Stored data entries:
>>
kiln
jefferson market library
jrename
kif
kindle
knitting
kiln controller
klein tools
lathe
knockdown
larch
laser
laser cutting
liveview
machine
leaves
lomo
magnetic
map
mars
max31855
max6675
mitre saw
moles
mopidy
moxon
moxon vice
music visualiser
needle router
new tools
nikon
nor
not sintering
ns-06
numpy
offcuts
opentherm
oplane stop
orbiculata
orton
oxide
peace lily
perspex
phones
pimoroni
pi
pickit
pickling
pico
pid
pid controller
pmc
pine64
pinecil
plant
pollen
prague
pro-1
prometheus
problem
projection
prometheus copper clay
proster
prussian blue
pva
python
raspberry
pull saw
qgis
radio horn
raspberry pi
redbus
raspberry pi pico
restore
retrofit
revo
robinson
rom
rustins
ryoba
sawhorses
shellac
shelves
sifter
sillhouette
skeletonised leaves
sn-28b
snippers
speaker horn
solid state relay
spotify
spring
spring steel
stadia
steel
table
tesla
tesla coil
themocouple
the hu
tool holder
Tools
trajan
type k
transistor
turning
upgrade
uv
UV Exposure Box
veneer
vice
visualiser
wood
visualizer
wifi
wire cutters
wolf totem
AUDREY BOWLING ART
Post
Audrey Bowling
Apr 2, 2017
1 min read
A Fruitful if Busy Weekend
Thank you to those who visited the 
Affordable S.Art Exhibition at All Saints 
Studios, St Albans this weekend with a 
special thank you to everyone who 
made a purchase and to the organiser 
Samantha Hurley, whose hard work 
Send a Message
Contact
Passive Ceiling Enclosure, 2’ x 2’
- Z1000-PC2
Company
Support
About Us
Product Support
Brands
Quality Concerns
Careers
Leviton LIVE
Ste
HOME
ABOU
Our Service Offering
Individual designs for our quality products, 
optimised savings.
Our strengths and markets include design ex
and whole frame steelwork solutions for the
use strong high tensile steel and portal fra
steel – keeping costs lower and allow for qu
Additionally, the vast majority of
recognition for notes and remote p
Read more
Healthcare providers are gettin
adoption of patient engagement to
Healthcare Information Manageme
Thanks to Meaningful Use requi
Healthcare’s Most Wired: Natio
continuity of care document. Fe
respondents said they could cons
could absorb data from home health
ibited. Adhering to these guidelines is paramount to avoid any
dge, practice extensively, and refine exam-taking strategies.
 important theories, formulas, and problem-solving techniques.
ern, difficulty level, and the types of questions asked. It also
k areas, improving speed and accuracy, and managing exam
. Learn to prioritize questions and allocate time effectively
<<
Exercise brief — What is needed is an exact copy of all the data above.

The completed task —
kiln
jefferson market library
jrename
kif
kindle
knitting
kiln controller
klein tools
lathe
knockdown
larch
laser
laser cutting
liveview
machine
leaves
lomo
magnetic
map
mars
max31855
max6675
mitre saw
moles
mopidy
moxon
moxon vice
music visualiser
needle router
new tools
nikon
nor
not sintering
ns-06
numpy
offcuts
opentherm
oplane stop
orbiculata
orton
oxide
peace lily
perspex
phones
pimoroni
pi
pickit
pickling
pico
pid
pid controller
pmc
pine64
pinecil
plant
pollen
prague
pro-1
prometheus
problem
projection
prometheus copper clay
proster
prussian blue
pva
python
raspberry
pull saw
qgis
radio horn
raspberry pi
redbus
raspberry pi pico
restore
retrofit
revo
robinson
rom
rustins
ryoba
sawhorses
shellac
shelves
sifter
sillhouette
skeletonised leaves
sn-28b
snippers
speaker horn
solid state relay
spotify
spring
spring steel
stadia
steel
table
tesla
tesla coil
themocouple
the hu
tool holder
Tools
trajan
type k
transistor
turning
upgrade
uv
UV Exposure Box
veneer
vice
visualiser
wood
visualizer
wifi
wire cutters
wolf totem
AUDREY BOWLING ART
Post
Audrey Bowling
Apr 2, 2017
1 min read
A Fruitful if Busy Weekend
Thank you to those who visited the 
Affordable S.Art Exhibition at All Saints 
Studios, St Albans this weekend with a 
special thank you to everyone who 
made a purchase and to the organiser 
Samantha Hurley, whose hard work 
Send a Message
Contact
Passive Ceiling Enclosure, 2’ x 2’
- Z1000-PC2
Company
Support
About Us
Product Support
Brands
Quality Concerns
Careers
Leviton LIVE
Ste
HOME
ABOU
Our Service Offering
Individual designs for our quality products, 
optimised savings.
Our strengths and markets include design ex
and whole frame steelwork solutions for the
use strong high tensile steel and portal fra
steel – keeping costs lower and allow for qu
Additionally, the vast majority of
recognition for notes and remote p
Read more
Healthcare providers are gettin
adoption of patient engagement to
Healthcare Information Manageme
Thanks to Meaningful Use requi
Healthcare’s Most Wired: Natio
continuity of care document. Fe
respondents said they could cons
could absorb data from home health
ibited. Adhering to these guidelines is paramount to avoid any
dge, practice extensively, and refine exam-taking strategies.
 important theories, formulas, and problem-solving techniques.
ern, difficulty level, and the types of questions asked. It also
k areas, improving speed and accuracy, and managing exam
. Learn to prioritize questions and allocate time effectively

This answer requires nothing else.